Finały ATP World Tour: 70. wygrana Bryanów, Amerykanie zagrają o czwarte trofeum

Bob i Mike Bryanowie piąty raz w swojej karierze zagrają w decydującym pojedynku Finałów ATP World Tour. W niedzielę Amerykanie potrzebowali mistrzowskiego tie breaka, by zwyciężyć drugą parę sezonu.

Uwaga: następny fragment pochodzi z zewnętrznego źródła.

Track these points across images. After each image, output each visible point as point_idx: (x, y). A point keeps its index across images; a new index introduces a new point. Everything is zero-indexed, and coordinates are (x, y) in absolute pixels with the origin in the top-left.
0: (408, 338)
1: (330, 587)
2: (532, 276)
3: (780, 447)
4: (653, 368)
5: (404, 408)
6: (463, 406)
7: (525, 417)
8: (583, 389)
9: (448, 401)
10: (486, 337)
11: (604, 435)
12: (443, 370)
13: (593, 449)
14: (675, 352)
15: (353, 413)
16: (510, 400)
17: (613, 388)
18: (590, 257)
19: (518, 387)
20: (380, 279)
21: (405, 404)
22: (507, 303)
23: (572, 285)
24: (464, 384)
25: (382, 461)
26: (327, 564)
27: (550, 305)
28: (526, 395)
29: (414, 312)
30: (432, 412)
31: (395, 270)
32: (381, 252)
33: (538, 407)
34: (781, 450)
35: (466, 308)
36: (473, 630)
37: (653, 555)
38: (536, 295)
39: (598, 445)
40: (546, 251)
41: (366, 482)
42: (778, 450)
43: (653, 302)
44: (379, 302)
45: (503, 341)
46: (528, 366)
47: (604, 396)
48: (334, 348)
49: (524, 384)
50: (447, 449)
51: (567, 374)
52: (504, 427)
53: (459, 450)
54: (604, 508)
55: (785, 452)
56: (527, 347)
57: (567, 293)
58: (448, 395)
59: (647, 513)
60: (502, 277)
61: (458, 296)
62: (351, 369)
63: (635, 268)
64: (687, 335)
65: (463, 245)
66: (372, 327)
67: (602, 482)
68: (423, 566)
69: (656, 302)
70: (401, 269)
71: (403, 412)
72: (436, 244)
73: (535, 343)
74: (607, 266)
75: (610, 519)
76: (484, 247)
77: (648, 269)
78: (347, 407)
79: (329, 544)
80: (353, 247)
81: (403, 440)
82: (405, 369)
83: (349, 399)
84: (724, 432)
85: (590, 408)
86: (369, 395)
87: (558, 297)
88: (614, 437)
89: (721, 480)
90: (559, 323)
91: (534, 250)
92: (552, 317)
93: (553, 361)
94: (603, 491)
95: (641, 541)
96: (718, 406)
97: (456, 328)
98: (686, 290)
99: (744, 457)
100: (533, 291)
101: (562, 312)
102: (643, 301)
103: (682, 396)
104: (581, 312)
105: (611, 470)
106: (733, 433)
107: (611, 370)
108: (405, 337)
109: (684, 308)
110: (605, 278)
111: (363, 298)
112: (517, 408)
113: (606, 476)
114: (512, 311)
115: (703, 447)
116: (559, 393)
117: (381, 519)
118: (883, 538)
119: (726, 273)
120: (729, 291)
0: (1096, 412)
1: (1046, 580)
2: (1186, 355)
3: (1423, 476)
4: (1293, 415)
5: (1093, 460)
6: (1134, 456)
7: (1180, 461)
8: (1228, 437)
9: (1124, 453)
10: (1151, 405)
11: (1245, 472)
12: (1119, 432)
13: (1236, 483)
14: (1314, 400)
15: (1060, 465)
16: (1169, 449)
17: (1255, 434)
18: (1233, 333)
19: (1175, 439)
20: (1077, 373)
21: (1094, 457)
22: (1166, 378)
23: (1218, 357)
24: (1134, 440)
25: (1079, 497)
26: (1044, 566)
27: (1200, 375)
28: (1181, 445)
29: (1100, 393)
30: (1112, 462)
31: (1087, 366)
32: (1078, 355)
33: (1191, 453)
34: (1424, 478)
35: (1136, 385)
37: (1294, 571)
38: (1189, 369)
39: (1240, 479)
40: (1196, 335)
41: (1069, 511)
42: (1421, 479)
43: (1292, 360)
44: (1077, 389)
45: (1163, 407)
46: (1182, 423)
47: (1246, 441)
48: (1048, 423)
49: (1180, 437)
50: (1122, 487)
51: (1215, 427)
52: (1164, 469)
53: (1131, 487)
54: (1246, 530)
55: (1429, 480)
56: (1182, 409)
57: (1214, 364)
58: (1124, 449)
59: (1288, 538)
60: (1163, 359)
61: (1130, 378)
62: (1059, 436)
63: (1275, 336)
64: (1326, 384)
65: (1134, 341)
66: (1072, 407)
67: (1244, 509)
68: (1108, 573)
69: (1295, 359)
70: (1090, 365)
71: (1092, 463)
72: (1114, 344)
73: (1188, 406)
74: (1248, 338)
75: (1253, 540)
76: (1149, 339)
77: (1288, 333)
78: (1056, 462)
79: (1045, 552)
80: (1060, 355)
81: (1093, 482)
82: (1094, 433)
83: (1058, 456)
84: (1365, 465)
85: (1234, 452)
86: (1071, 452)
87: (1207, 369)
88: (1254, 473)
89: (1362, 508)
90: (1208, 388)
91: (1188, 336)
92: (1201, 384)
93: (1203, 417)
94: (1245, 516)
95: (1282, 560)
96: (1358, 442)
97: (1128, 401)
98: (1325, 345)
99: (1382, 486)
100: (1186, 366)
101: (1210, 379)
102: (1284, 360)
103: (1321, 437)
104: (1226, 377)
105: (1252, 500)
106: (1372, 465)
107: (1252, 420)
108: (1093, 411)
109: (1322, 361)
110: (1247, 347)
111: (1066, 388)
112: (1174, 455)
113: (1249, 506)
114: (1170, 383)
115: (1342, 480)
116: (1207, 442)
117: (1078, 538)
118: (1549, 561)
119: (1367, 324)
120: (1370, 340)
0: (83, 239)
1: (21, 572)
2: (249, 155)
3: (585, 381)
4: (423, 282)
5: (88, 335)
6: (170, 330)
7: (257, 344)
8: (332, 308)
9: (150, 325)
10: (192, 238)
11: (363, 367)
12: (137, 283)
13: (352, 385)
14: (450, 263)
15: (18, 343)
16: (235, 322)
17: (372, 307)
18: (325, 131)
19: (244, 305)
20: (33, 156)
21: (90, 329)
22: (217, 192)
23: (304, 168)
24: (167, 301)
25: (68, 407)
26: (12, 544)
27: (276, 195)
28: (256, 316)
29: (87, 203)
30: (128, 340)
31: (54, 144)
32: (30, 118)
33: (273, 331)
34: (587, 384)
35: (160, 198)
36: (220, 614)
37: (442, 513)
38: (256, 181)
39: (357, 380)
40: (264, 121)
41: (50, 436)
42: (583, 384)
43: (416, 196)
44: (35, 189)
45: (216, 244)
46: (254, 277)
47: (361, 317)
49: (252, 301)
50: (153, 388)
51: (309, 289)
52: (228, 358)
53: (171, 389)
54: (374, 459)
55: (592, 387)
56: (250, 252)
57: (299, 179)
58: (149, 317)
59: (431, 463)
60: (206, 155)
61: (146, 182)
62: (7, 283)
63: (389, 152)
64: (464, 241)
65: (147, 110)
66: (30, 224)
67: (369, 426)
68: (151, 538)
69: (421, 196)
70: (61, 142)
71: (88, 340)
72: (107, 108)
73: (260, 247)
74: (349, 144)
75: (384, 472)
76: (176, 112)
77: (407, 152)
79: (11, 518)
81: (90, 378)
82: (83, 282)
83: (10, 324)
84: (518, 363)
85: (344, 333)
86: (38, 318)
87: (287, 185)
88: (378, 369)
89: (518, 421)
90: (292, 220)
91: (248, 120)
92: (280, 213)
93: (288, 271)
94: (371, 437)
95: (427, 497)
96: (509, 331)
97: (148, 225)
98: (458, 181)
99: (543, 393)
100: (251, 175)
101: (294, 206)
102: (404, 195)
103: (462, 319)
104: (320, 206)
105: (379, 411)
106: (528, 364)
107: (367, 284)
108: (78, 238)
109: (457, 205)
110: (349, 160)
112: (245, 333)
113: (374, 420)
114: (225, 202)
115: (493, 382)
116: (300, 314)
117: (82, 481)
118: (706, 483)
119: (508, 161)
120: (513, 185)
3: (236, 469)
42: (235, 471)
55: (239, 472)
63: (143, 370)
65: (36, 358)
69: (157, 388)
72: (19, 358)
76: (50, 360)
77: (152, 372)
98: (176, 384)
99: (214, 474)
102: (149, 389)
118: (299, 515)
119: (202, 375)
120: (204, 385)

Utytułowane amerykańskie bliźniaki bez wątpienia notują jeden z najlepszych sezonów w swojej zawodowej karierze. W niedzielę Bryanowie wygrali 70. mecz w bieżącym roku (bilans gier 70-12), dzięki czemu zakwalifikowali się do 14. finału w tegorocznym głównym cyklu. 35-letni reprezentanci USA zagrają w poniedziałek o 12. trofeum w sezonie, a tylu tytułów w ciągu jednego roku jeszcze nigdy nie zdobyli. W całej karierze będzie to ich 141. wspólny finał i szansa na zdobycie 94. mistrzostwa. Najlepsi aktualnie debliści świata zwyciężali w Finałach ATP World Tour w latach 2003-2004 oraz 2009. O krok od wygrania kończącego sezon turnieju Masters byli również w 2008 roku.

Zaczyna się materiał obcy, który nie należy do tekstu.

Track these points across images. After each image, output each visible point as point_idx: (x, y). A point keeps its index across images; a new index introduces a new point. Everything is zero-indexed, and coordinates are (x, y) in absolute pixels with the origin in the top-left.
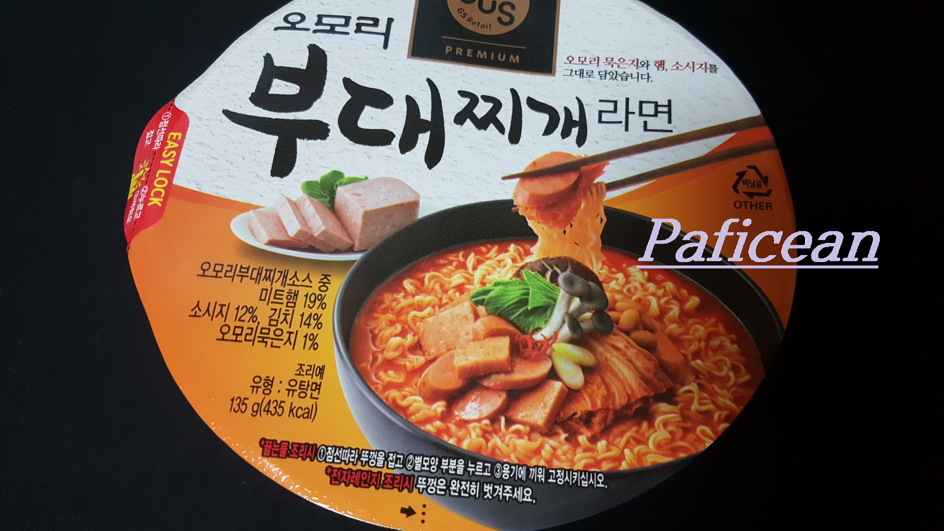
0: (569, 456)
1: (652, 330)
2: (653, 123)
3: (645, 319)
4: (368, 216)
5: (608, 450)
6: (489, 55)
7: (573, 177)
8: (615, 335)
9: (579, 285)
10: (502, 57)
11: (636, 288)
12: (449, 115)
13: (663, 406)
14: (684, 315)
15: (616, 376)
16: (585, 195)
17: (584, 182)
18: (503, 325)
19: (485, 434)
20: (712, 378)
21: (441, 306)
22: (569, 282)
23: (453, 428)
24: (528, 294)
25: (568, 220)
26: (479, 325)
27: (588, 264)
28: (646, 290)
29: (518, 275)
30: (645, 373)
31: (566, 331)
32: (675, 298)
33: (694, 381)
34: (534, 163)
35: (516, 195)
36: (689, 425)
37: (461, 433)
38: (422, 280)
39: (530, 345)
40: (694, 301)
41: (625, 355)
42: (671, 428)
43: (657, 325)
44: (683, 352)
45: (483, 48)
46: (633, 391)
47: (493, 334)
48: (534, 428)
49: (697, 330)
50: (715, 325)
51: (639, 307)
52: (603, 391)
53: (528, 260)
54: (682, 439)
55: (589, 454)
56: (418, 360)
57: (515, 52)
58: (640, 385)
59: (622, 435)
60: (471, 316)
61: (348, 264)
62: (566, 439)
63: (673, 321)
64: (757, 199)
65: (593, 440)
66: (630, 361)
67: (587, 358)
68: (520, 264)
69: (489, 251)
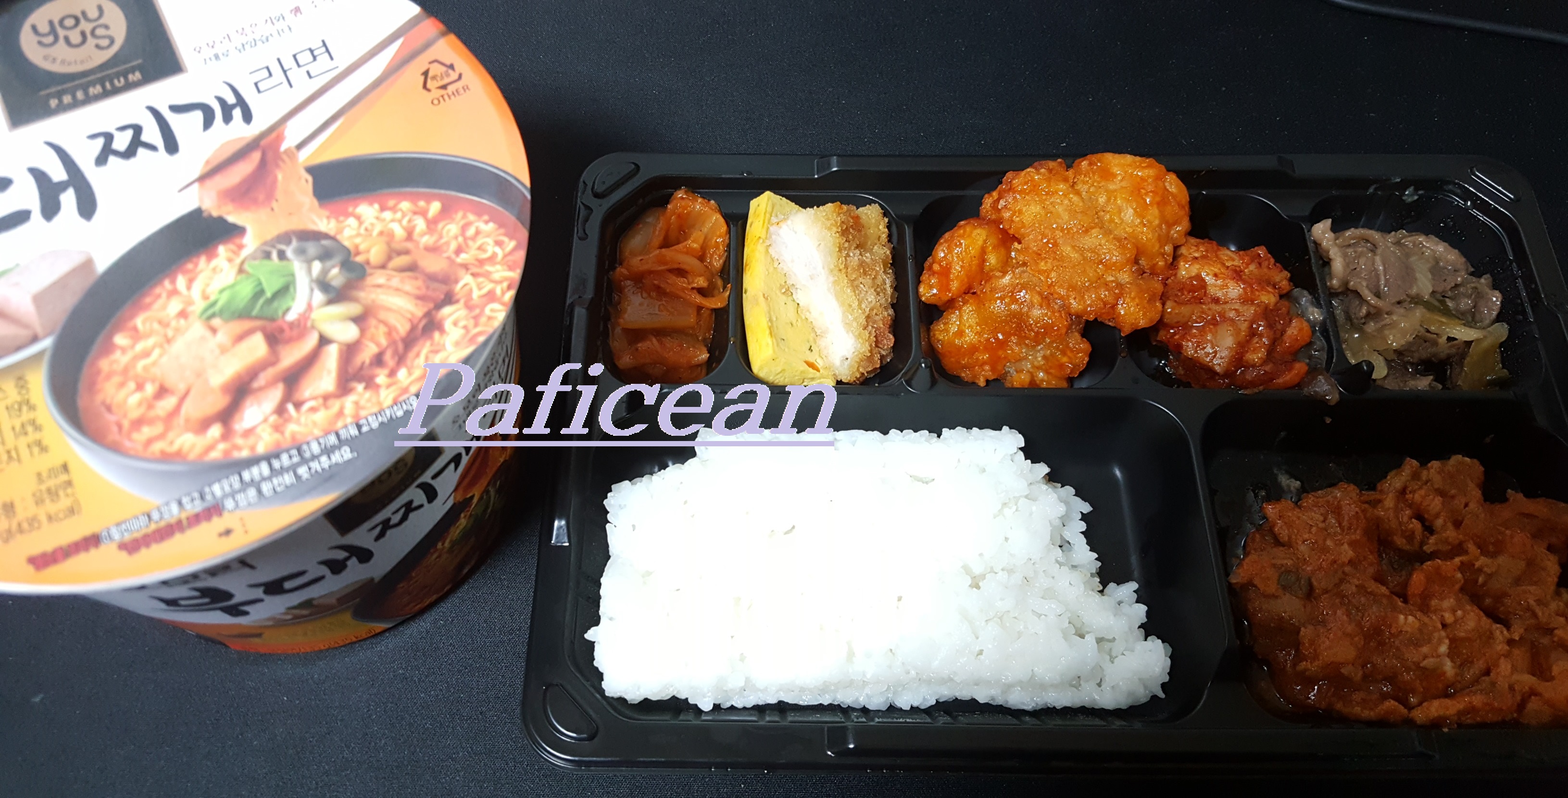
0: (374, 400)
1: (407, 252)
2: (314, 69)
3: (396, 246)
4: (39, 299)
5: (410, 374)
6: (104, 87)
7: (256, 156)
8: (371, 274)
9: (312, 248)
10: (119, 81)
11: (372, 225)
12: (86, 164)
13: (447, 310)
14: (432, 224)
15: (389, 309)
16: (277, 166)
17: (270, 155)
18: (247, 325)
19: (277, 428)
20: (481, 262)
21: (169, 341)
22: (301, 252)
23: (239, 441)
24: (260, 284)
25: (270, 196)
26: (222, 337)
27: (312, 227)
28: (383, 220)
29: (241, 271)
30: (417, 292)
31: (319, 297)
32: (415, 213)
33: (466, 273)
34: (207, 162)
35: (201, 200)
36: (477, 311)
37: (251, 440)
38: (135, 329)
39: (286, 327)
40: (435, 207)
41: (389, 287)
42: (462, 323)
43: (409, 245)
44: (445, 255)
45: (93, 83)
46: (413, 314)
47: (241, 338)
48: (326, 398)
49: (449, 231)
50: (464, 217)
51: (384, 239)
52: (382, 329)
53: (245, 253)
54: (476, 325)
55: (393, 388)
56: (169, 403)
57: (133, 70)
58: (416, 305)
59: (418, 355)
60: (208, 334)
61: (39, 355)
62: (366, 388)
63: (423, 234)
64: (451, 89)
65: (392, 374)
66: (397, 290)
67: (354, 309)
68: (238, 261)
69: (196, 265)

Bryanowie w Londynie nie spisują się jak na razie zbyt rewelacyjnie, ale faktem jest, że w decydujących momentach potrafili się wznieść na wyżyny swojego tenisa i do tego w pełni wykorzystać chwilę słabości ze strony rywali. Tak było w fazie grupowej, w pojedynkach z Qureshim i Rojer oraz Fyrstenbergiem i Matkowskim, i podobnie było w niedzielę, kiedy na ich drodze stanęli Alexander Peya i Bruno Soares, druga para kończącego się sezonu.

Rozstawieni z numerem pierwszym Amerykanie okazje na przełamanie mieli już w gemie otwarcia, ale austriacko-brazylijska para pewnie przetrwała napór ze strony rywali. W czwartym gemie swoje dwie szanse mieli Peya i Soares, lecz w tak ważnym momencie zadziałał serwis i Bryanowie wygrali podanie. Liderzy rankingu nie wykorzystali jeszcze break pointa przy stanie po 4, a po chwili do ataku ruszyli oznaczeni "dwójką" debliści, którzy przy serwisie bliźniaków wykorzystali drugiego setbola (przy stanie 40-40).

Tenis na SportoweFakty.pl - polub i komentuj nasz profil na Facebooku. Jesteś fanem białego sportu? Kliknij i obserwuj nas także na Twitterze!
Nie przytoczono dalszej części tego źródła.